Images with bounding boxes

_ _ _ _ _ _ _

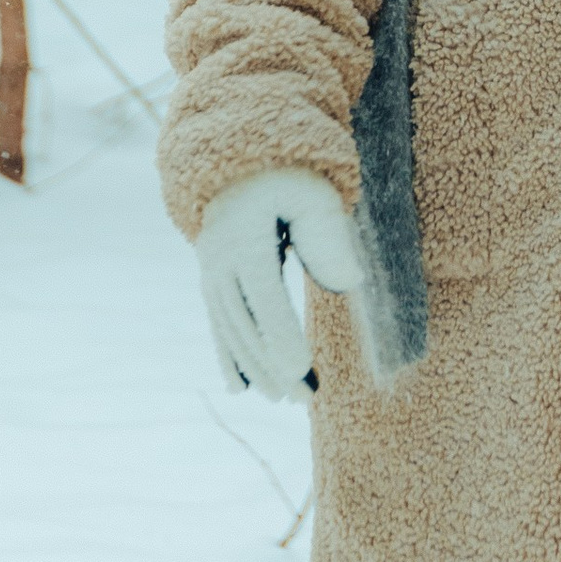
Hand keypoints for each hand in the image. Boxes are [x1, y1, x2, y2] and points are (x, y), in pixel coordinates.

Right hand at [197, 169, 364, 399]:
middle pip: (246, 322)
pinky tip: (241, 390)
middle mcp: (220, 260)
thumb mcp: (314, 194)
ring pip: (232, 331)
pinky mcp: (212, 282)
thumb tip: (348, 284)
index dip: (281, 335)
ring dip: (256, 369)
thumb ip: (328, 236)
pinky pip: (219, 326)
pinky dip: (230, 358)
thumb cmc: (289, 176)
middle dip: (273, 365)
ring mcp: (211, 273)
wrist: (240, 162)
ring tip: (286, 399)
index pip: (264, 295)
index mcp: (245, 237)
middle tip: (304, 398)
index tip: (301, 369)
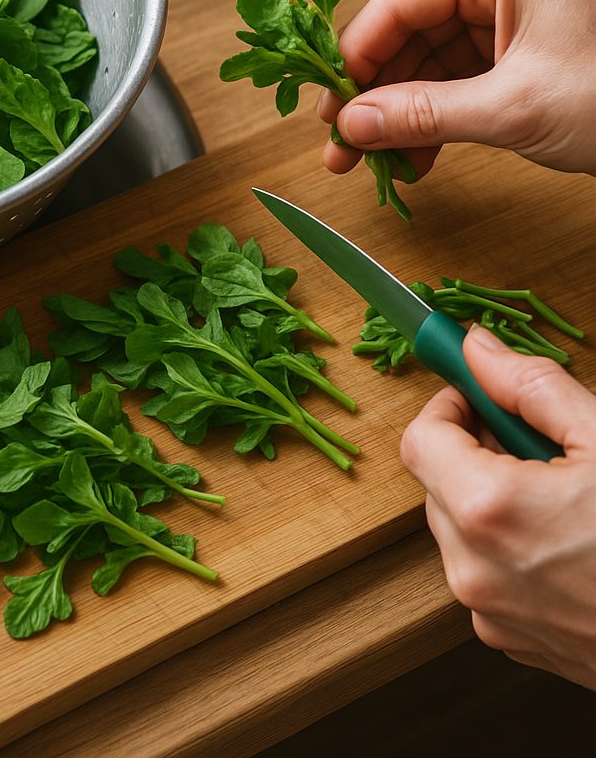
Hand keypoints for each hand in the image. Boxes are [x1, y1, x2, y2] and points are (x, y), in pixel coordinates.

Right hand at [319, 0, 595, 180]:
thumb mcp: (512, 108)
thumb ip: (422, 114)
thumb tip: (352, 125)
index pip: (396, 5)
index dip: (353, 62)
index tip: (328, 110)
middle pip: (405, 37)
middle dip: (373, 98)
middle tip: (342, 148)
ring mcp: (508, 13)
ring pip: (425, 64)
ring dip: (398, 118)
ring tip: (377, 165)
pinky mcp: (517, 50)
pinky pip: (454, 82)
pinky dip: (431, 121)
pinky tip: (414, 160)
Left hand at [401, 324, 595, 688]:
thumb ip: (532, 387)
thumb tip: (478, 348)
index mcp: (488, 511)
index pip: (420, 439)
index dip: (448, 409)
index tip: (479, 399)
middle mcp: (473, 568)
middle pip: (438, 484)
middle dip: (475, 455)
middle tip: (536, 447)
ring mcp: (490, 612)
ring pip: (460, 531)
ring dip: (493, 504)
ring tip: (564, 502)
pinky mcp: (511, 640)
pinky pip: (486, 574)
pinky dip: (510, 551)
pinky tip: (568, 547)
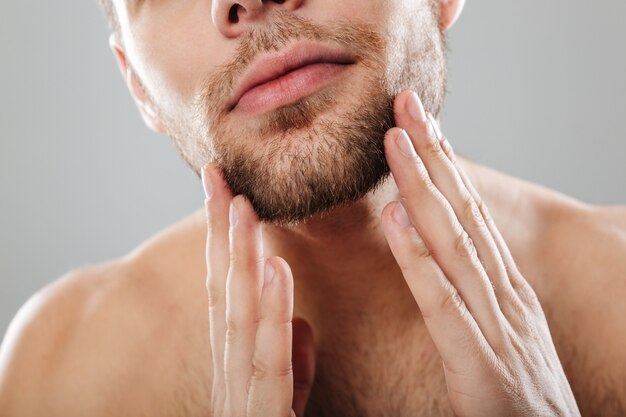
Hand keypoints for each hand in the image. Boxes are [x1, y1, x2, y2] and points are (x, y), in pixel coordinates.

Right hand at [202, 164, 315, 416]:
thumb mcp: (288, 397)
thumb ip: (288, 355)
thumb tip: (296, 311)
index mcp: (243, 364)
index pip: (233, 290)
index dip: (225, 239)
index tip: (226, 189)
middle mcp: (234, 373)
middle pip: (226, 292)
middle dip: (218, 233)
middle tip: (215, 174)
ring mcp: (242, 397)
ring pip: (239, 318)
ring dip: (237, 259)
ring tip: (239, 206)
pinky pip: (268, 363)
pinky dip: (269, 313)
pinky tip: (272, 270)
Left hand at [381, 91, 579, 415]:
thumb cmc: (520, 391)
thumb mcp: (500, 329)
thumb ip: (473, 290)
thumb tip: (440, 246)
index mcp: (504, 286)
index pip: (471, 211)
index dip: (444, 163)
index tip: (418, 121)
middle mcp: (502, 293)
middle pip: (463, 212)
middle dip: (432, 154)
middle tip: (405, 104)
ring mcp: (495, 324)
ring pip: (453, 243)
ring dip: (423, 188)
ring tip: (395, 142)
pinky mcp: (479, 361)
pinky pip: (442, 302)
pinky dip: (418, 258)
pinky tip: (396, 220)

_ _ _ _ _ _ _

**Task requirements**: Output every entry word for word, but omit the pictures.

**Exercise solution**:
Hand keypoints for each hand in the image. Boxes are [x1, y1, x2, y2] and points are (x, y), in pixel coordinates.

Right hand at [197, 169, 364, 399]:
middle pip: (246, 322)
pinky tip: (241, 390)
middle mcp: (220, 260)
thumb mcp: (314, 194)
ring pip: (232, 331)
pinky mcp: (212, 282)
thumb tip: (348, 284)
index dip: (281, 335)
ring dip: (256, 369)
thumb ip: (328, 236)
pinky pip: (219, 326)
pinky dip: (230, 358)
thumb cmc: (289, 176)
middle dip: (273, 365)
ring mcp: (211, 273)
wrist: (240, 162)
ring tip: (286, 399)
index pip: (264, 295)
index mcp: (245, 237)
middle tip: (304, 398)
index tip: (301, 369)
Hand keypoints for each hand in the image. Boxes are [x1, y1, x2, y2] and points are (x, y), in pixel coordinates.

Right hand at [319, 0, 595, 180]:
thumb mcp: (512, 108)
thumb ip: (422, 114)
thumb tip: (352, 125)
index pip: (396, 5)
index dip: (353, 62)
index tip: (328, 110)
middle pip: (405, 37)
middle dip: (373, 98)
middle tip: (342, 148)
ring mcp: (508, 13)
ring pip: (425, 64)
ring dip: (398, 118)
ring tip: (377, 165)
pinky mcp: (517, 50)
pinky pip: (454, 82)
pinky dip: (431, 121)
pinky tip: (414, 160)
Left hand at [401, 324, 595, 688]:
thumb ip: (532, 387)
thumb tip: (478, 348)
index mcp: (488, 511)
index pip: (420, 439)
index dip: (448, 409)
index tip: (479, 399)
middle mcp: (473, 568)
middle pip: (438, 484)
middle dip: (475, 455)
middle tip: (536, 447)
ring mcp: (490, 612)
ring pip: (460, 531)
ring dip: (493, 504)
ring tip: (564, 502)
pinky mcp: (511, 640)
pinky pip: (486, 574)
pinky dip: (510, 551)
pinky tip: (568, 547)
Hand keypoints for each hand in the image. Boxes are [x1, y1, x2, y2] and points are (x, y), in pixel coordinates.

Right hand at [202, 164, 315, 416]:
thumb mcp: (288, 397)
thumb ip: (288, 355)
thumb tip: (296, 311)
index mcp: (243, 364)
index pip: (233, 290)
index dip: (225, 239)
index tip: (226, 189)
middle mcp: (234, 373)
middle pip: (226, 292)
middle dip: (218, 233)
middle tip: (215, 174)
ring mcp: (242, 397)
ring pip: (239, 318)
ring dip: (237, 259)
ring tip: (239, 206)
pinky pip: (268, 363)
pinky dip: (269, 313)
pinky tip: (272, 270)
Left hand at [381, 91, 579, 415]:
thumb cmc: (520, 391)
thumb mcp: (500, 329)
thumb ip: (473, 290)
thumb tip: (440, 246)
index mcp: (504, 286)
index pip: (471, 211)
index dip: (444, 163)
index tip: (418, 121)
middle mcp: (502, 293)
middle pip: (463, 212)
middle dip: (432, 154)
middle tip: (405, 104)
ring mcp: (495, 324)
ring pip: (453, 243)
ring dip: (423, 188)
ring tip: (395, 142)
pinky mcp: (479, 361)
pinky pip: (442, 302)
pinky dip: (418, 258)
pinky tip: (396, 220)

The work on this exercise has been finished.